++++ Record set ++++

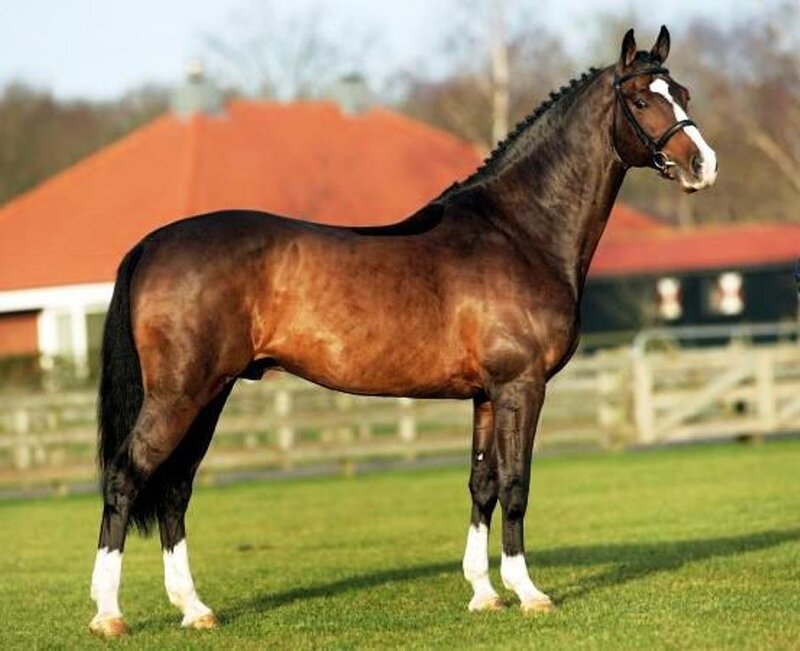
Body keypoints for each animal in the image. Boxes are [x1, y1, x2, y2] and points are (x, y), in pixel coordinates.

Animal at [89, 26, 717, 636]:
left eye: (684, 94)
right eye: (642, 100)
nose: (703, 165)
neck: (518, 232)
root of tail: (153, 242)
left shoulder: (486, 396)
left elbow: (482, 485)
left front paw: (484, 594)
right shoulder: (522, 386)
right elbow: (516, 485)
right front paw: (529, 593)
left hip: (210, 393)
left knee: (175, 487)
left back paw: (194, 609)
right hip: (181, 393)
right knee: (126, 476)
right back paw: (109, 614)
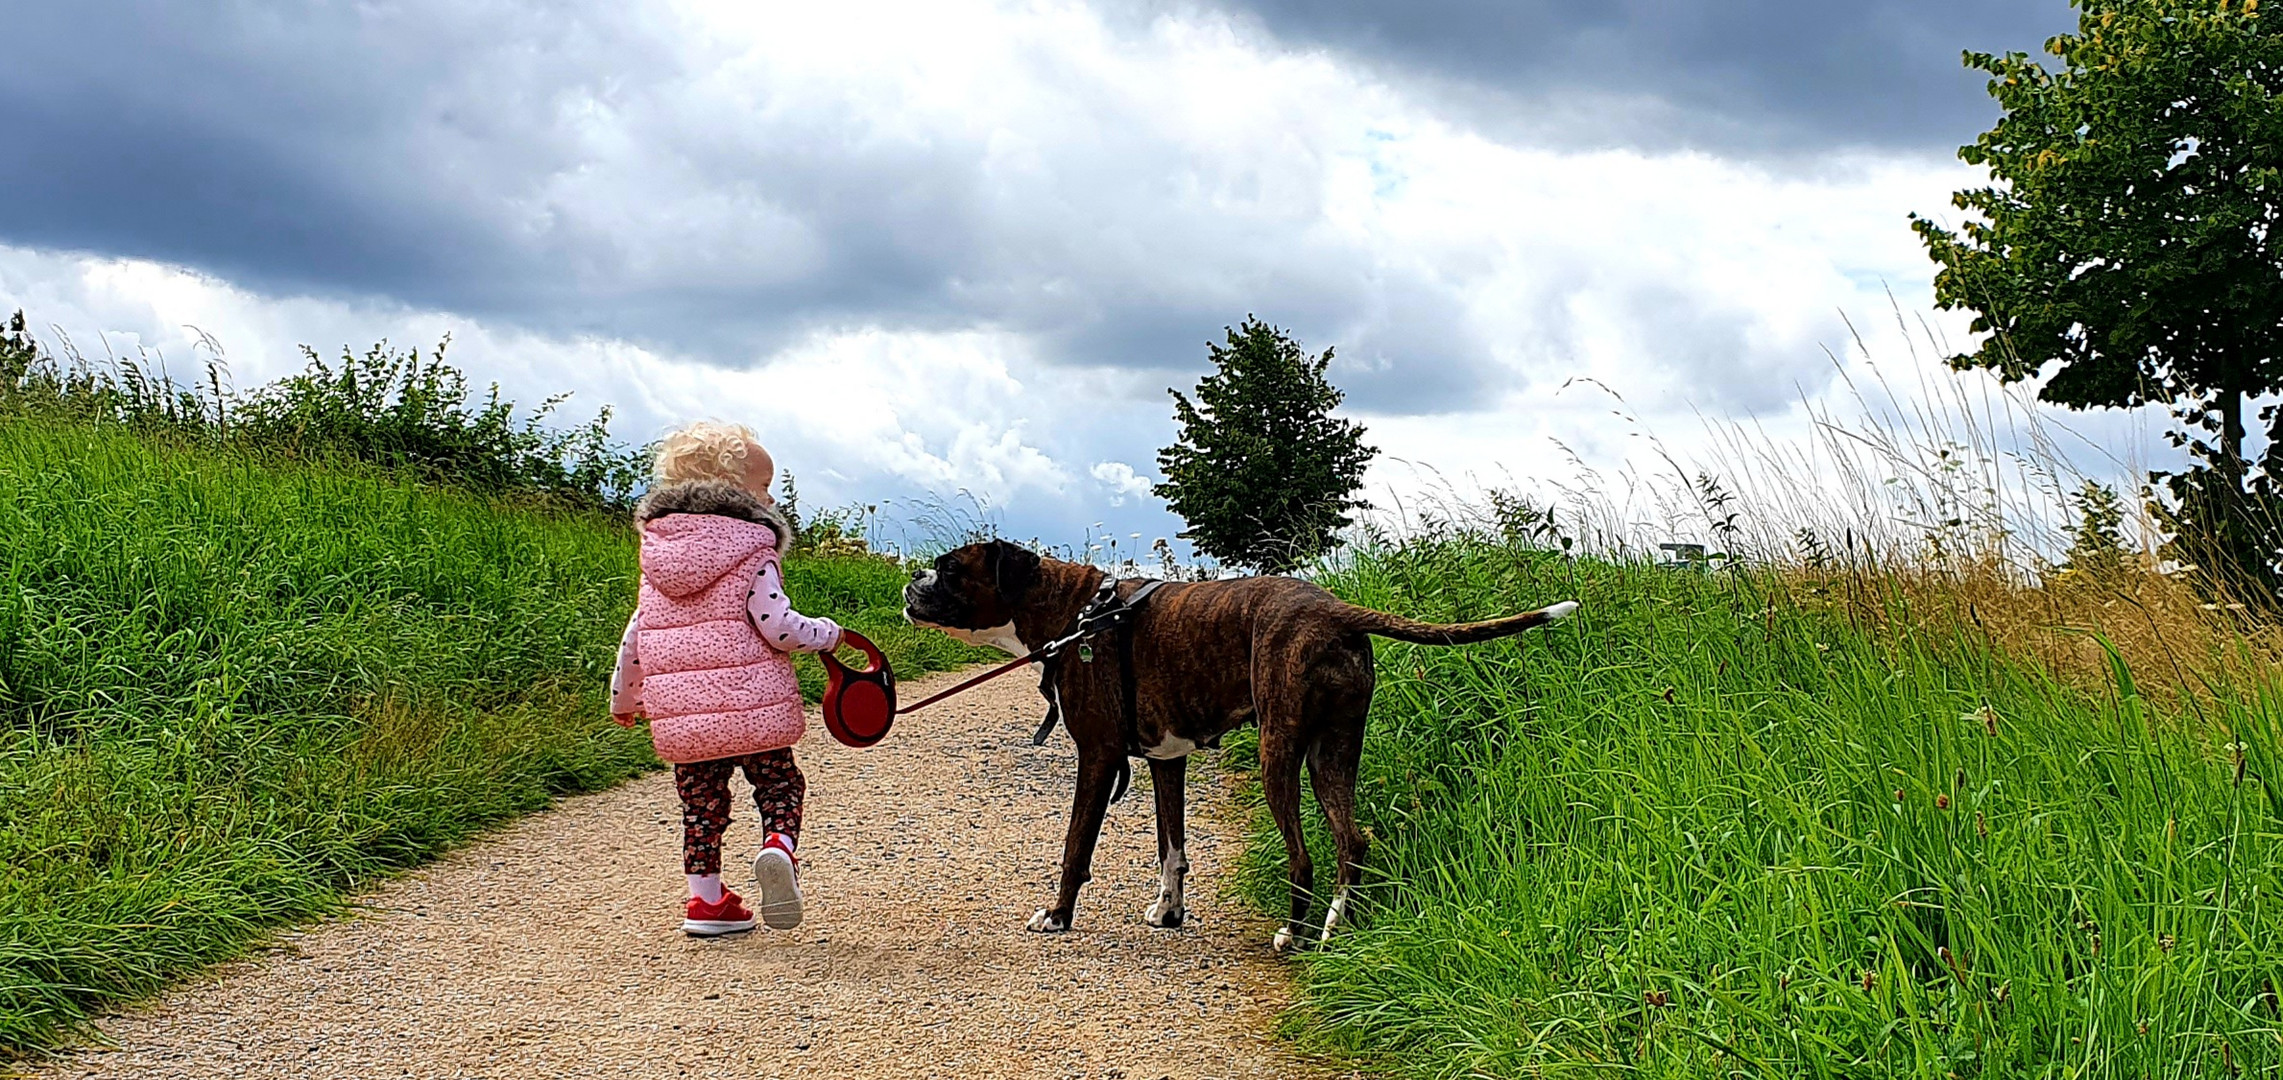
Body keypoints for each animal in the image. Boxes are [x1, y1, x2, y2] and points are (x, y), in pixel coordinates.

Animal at [899, 543, 1579, 945]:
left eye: (951, 568)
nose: (910, 580)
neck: (1075, 611)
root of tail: (1336, 610)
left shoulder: (1097, 758)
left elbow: (1075, 848)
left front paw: (1058, 916)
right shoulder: (1166, 763)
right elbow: (1171, 848)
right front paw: (1169, 911)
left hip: (1280, 755)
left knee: (1302, 856)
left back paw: (1293, 933)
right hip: (1333, 755)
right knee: (1352, 841)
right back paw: (1333, 929)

++++

What you should do: Filter the entries above down to the lines containing the word "front".

Result for this exercise:
left front paw: (484, 594)
right front paw: (529, 593)
left front paw: (1058, 916)
right front paw: (1169, 911)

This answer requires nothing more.